Aber eine Versammlung berufener Glaubensgenossen aus
Rabbinern und Laien, Orthodoxen und Liberalen in der Residenzstadt und Mittelpunkt der Monarchie unter der Aegide
der hohen Regierung dürfte alle Bedingungen in sich vereinen zur Erreichung des
angestrebten Zieles, weil eine solche Versammlung geeignet ist, allen Parteien
Achtung und Vertrauen einzuflößen, da in ihr alle Parteien sich vertreten
sehen.
Zwar erhebt sich auf diesem Wege ein nicht unbedeutendes Hindernis in
der Art nämlich, wie die würdigsten und berufensten Männer aller Parteien in
allen Kronländern aufzufinden seien; denn bei dem herrschenden Indifferentismus
einerseits und der durch Armut erzeugten Abhängigkeit anderseits, dürfte durch
die Wahl der Gemeinden schwerlich ein glückliches Resultat zu erzielen sein.
Aber der hohen Regierung stehen die Mittel und Wege zu Gebote, die durch Wissen,
Charakter und Gesinnungstüchtigkeit hervorragendsten Männer eines jeden
Kronlandes zu finden.
Da Euere Excellenz mich schon einmal zu würdigen
geruthen, so wage ich es auch über diesen Punkt meine Gedanken auszusprechen,
wie ich sie aus der Erfahrung und aus den allenthalben laut sich kundgebenden
Stimmen geschöpft:
1. Es wären zu der fraglichen Synode 6 Vertrauensmänner
aus jedem Kronlande, 3 Rabbiner und 3 Laien, und aus Wien
ebenfalls 6 zu berufen; unter diesen den ersten Oberjuristen aus
Prag, den Mährischen
Landesrabbiner, den Oberrabbiner von Pest, den Wiener Prediger, die Oberrabbiner von
Lemberg und Padua. Die übrigen
aus jedem Kronlande zu berufenden Rabbiner und Laien wären vielleicht durch die
Kreisregierungen zu ermitteln.
#####
AUFGABENSTELLUNG 1 →
Kopiere aus der Auflistung unverändert alle Zeilen von der Zeile mit "common name: Northern inside-out-flower" bis einschließlich der Zeile mit "family: Hirundinidae".

Eine fortlaufende Auflistung:
#####
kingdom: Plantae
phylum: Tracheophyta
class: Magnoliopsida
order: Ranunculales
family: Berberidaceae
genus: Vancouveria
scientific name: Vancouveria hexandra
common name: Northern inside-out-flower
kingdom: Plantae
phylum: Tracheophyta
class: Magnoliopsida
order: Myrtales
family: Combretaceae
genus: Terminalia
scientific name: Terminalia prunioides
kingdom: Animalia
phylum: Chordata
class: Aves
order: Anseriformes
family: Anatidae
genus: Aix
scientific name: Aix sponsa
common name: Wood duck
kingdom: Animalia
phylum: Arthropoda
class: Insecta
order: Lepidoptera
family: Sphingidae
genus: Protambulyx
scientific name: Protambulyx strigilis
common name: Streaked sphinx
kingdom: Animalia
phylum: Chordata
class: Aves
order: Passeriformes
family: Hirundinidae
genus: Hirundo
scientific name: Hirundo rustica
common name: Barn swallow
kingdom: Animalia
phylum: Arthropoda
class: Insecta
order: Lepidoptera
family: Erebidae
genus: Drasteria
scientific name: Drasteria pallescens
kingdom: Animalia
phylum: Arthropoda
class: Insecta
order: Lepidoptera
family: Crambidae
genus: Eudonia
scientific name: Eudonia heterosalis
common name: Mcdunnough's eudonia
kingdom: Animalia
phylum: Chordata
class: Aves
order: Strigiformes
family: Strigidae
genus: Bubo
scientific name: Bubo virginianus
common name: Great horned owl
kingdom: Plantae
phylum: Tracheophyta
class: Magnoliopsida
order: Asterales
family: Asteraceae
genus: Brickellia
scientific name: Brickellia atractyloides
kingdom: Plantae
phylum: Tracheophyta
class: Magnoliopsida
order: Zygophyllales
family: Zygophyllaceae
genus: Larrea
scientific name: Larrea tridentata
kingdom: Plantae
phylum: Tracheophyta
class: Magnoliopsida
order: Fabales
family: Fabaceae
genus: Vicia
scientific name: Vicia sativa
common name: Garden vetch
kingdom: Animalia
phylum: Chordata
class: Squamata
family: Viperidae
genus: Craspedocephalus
#####
AUFGABENSTELLUNG 2 →
Setze den Text über die geplante Synode aus Rabbinern und Laien dort fort, wo er endet.

SCHRIFTLICHE ANTWORT 1 →
common name: Northern inside-out-flower
kingdom: Plantae
phylum: Tracheophyta
class: Magnoliopsida
order: Myrtales
family: Combretaceae
genus: Terminalia
scientific name: Terminalia prunioides
kingdom: Animalia
phylum: Chordata
class: Aves
order: Anseriformes
family: Anatidae
genus: Aix
scientific name: Aix sponsa
common name: Wood duck
kingdom: Animalia
phylum: Arthropoda
class: Insecta
order: Lepidoptera
family: Sphingidae
genus: Protambulyx
scientific name: Protambulyx strigilis
common name: Streaked sphinx
kingdom: Animalia
phylum: Chordata
class: Aves
order: Passeriformes
family: Hirundinidae

SCHRIFTLICHE ANTWORT 2 →
2. Die der Synode vorzulegenden
Berathungsgegenstände wären folgende: a. das Gemeindestatut, b. die Anstellung
und Besoldung der Rabbiner, c. der Wirkungskreis, resp. Amtsinstruktion der
Rabbiner, d. Gründung und Erhaltung der Religionsschulen, e. Gründung und
Erhaltung eines Rabbiner- und Lehrerseminars, f. Ausarbeitung eines
Religionsbuches, g. Reglung des Gottesdienstes, der Gemeindeinstitute.
3.
Die Synode sei nur eine berathende und hätte ihre Protokolle mit den Majoritäts-
und Minoritätsbeschlüssen dem hohen Ministerium zur
Prüfung und Genehmigung zu unterbreiten.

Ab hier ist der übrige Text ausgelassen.